To learn more about this topic, visit AL.Law
Via America’s Lawyer: Mike Papantonio is joined by Mollye Barrows, Legal Journalist for The Trial Lawyer Magazine, to dive into the details of a class action lawsuit in California alleging that Disney is violating privacy protection laws by collecting children’s personal information from 42 of its apps.
Transcript of the above video:
Mike Papantonio: Walt Disney Company is facing a federal lawsuit for secretly collecting personal data from kids who were using one of their numerous gaming apps. The lawsuit alleges Disney shared that data illegally with advertisers while they never once sought out the approval of parents. Joining me now to talk about this is legal journalist, Trial Lawyer Magazine journalist, and very good legal writer, Mollye Barrows. Mollye, what exactly does the lawsuit allege that Disney’s doing this time? I say, this time, because they’ve been in the news quite often lately.
Mollye Barrows: Yes. You’re exactly right. Actually, and not too long ago, they were in trouble for something similar to what they’re doing now. This lawsuit, a federal class action lawsuit filed in California, alleges that Disney and some of the software companies that work with them on these gaming apps were illegally spying on these kids, learning their habits, gathering information, and then turning around and selling it to third party advertisers and marketers, who are trying to target these kids elsewhere online, or perhaps even their parents, because a lot of times they’re on their parents’ digital devices.
Mike Papantonio: Yeah, isn’t this kind of a backdoor to the parents?
Mollye Barrows: Exactly.
Mike Papantonio: In other words, information is what Disney was after. Now, let’s not limit the information to what the child has in his school lunch. The information goes on to, where does mommy and daddy bank?

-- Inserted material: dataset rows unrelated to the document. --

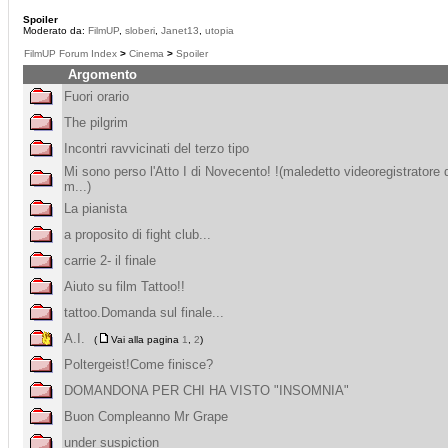
Spoiler
Moderato da:
FilmUP
,
sloberi
,
Janet13
,
utopia
FilmUP Forum Index
>
Cinema
>
Spoiler
Argomento
Fuori orario
The pilgrim
Incontri ravvicinati del terzo tipo
Mi sono perso l'Atto I di Novecento! !(maledetto videoregistratore 
m...)
La pianista
a proposito di fight club...
carrie 2- il finale
Aiuto su film Tattoo!!
tattoo.Domanda sul finale...
A.I.
(
Vai alla pagina
1
,
2
)
Poltergeist!Come finisce?
DOMANDONA PER CHI HA VISTO "INSOMNIA"
Buon Compleanno Mr Grape
under suspiction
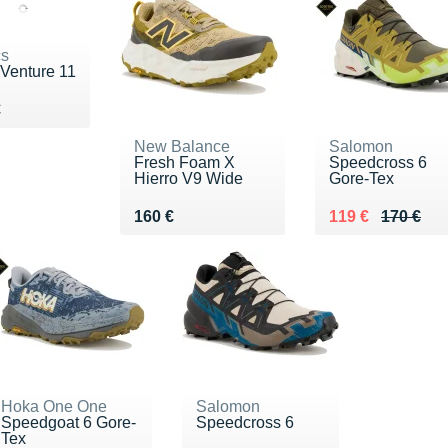
cs
-Venture 11
du 80 €
€
New Balance
Salomon
Fresh Foam X
Speedcross 6
Hierro V9 Wide
Gore-Tex
Vendu 160 €
Au lieu de 170 €
Vendu 119 €
160 €
119 €
170 €
Hoka One One
Salomon
Speedgoat 6 Gore-
Speedcross 6
Tex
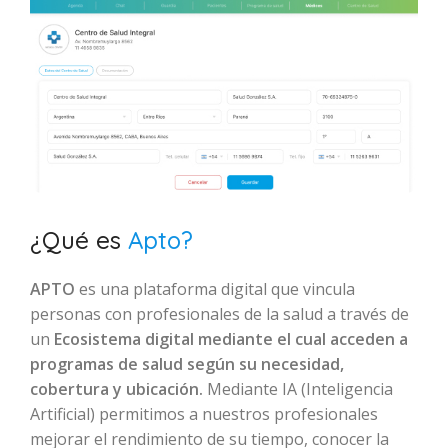
¿Qué es
Apto?
APTO
es una plataforma digital que vincula
personas con profesionales de la salud a través de
un
Ecosistema digital mediante el cual acceden a
programas de salud según su necesidad,
cobertura y ubicación.
Mediante IA (Inteligencia
Artificial) permitimos a nuestros profesionales
mejorar el rendimiento de su tiempo, conocer la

Mollye Barrows: That’s right.
Mike Papantonio: What kind of car do they drive? This is nothing more than just a black hole that leads right in to the parents’ life, the entire family’s life. I don’t understand. If you look at this, if we had a stalker, let’s say we just had some character out there stalking our child, trying to find out information about our child, aren’t there laws against that? I mean, there’s some stalking laws.
Mollye Barrows: Absolutely. Yes. You would be held accountable criminally, even just for the intent of trying to deceive or pursue somebody in a predatory fashion.

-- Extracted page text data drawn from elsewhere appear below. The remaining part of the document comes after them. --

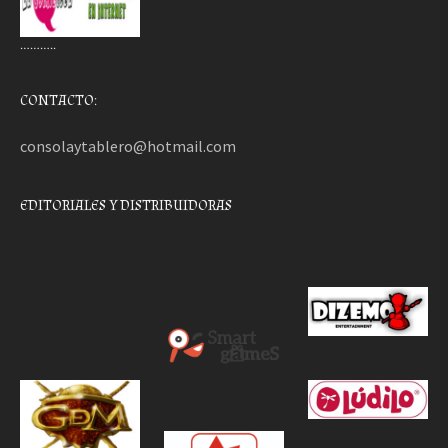
………..
CONTACTO:
consolaytablero@hotmail.com
EDITORIALES Y DISTRIBUIDORAS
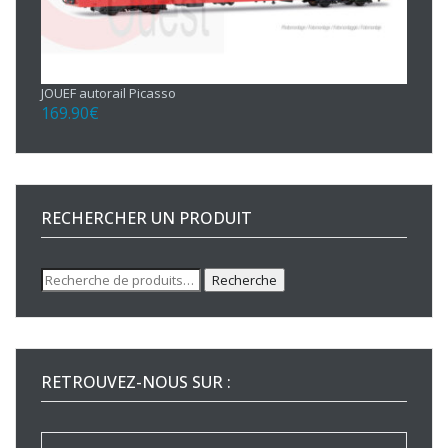
JOUEF autorail Picasso
169.90
€
RECHERCHER UN PRODUIT
Recherche
Recherche
pour :
RETROUVEZ-NOUS SUR :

Mike Papantonio: How is this different? I’m not following it, other than it’s a corporation. Isn’t that the difference here?
Mollye Barrows: Correct. And this Children’s Online Privacy Protection Act, which basically says any company that markets technology, like these gaming apps, to children under the age of 13 have to get parental permission, verifiable parental permission. Basically, they’re saying that that’s not what Disney’s doing, nor the software companies that helped them build these game apps. It’s not just this one game app. It was one in particular that was by far doing the majority of the stealing of the information, according to the lawsuit, but it was more than 40 gaming apps. They’re collecting a lot of data. As you know, that comes up in any number of lawsuits and accusations of companies stealing your information. Anytime you download an app, they want access to your photos, your contact list, this that and the other. As you know, you can gather so much information about people’s spending habits, and then target ads accordingly. That’s what they think that they’re doing. They just want them to obey the law.

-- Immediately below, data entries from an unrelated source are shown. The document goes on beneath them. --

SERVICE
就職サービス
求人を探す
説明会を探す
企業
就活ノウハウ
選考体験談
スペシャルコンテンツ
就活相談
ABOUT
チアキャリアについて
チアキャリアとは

Mike Papantonio: If I had a hacker move into Disney’s computer, and I start extracting information about Disney, where are they investing? Where are they putting their money? What have they been up to in the entertainment business? I’d go to prison. There is no difference here. They’re hacking by way of moving into these people’s lives with a computer game, for god’s sakes.
Mollye Barrows: Children especially, because they’re the easy ones to target. It seems innocent enough on the outside. Again, any time you download an app, whether it’s a child doing it or an adult, at least the adult has enough awareness to say, ‘Hey, maybe I don’t want to download this app,’ or, ‘I don’t want to do this, because the information that they want access to is not something I’m comfortable with.’ Kids, if they’re not getting permission from their parents who are looking over their shoulder, ‘Yes. I just want to get to Palace Pets, and I just want to play.’ Of course, if they’re on a parent’s device, they’re going to be able access all that information. This lawsuit just wants them to obey the law, but maybe that law needs to be … They need to take another look at that Children’s Online Privacy and Protection Act, I think, because it’s come up before in other stories we’ve done here on America’s Lawyer.
Mike Papantonio: I’d like know how many times Disney has had people prosecuted for going into their private business. This is just another double standard that we see so often.
Mollye Barrows: Disney, of course, defends themselves, just to give-
Mike Papantonio: oh of course…
Mollye Barrows: The other side. They say that this is just a misunderstanding of COPPA, which is that Children’s Online Privacy Protection Act again. They are looking forward to defending themselves in court.
Mike Papantonio: Oh gee, we didn’t know. How could we understand that? We only have, what? 10,000 lawyers who work with us.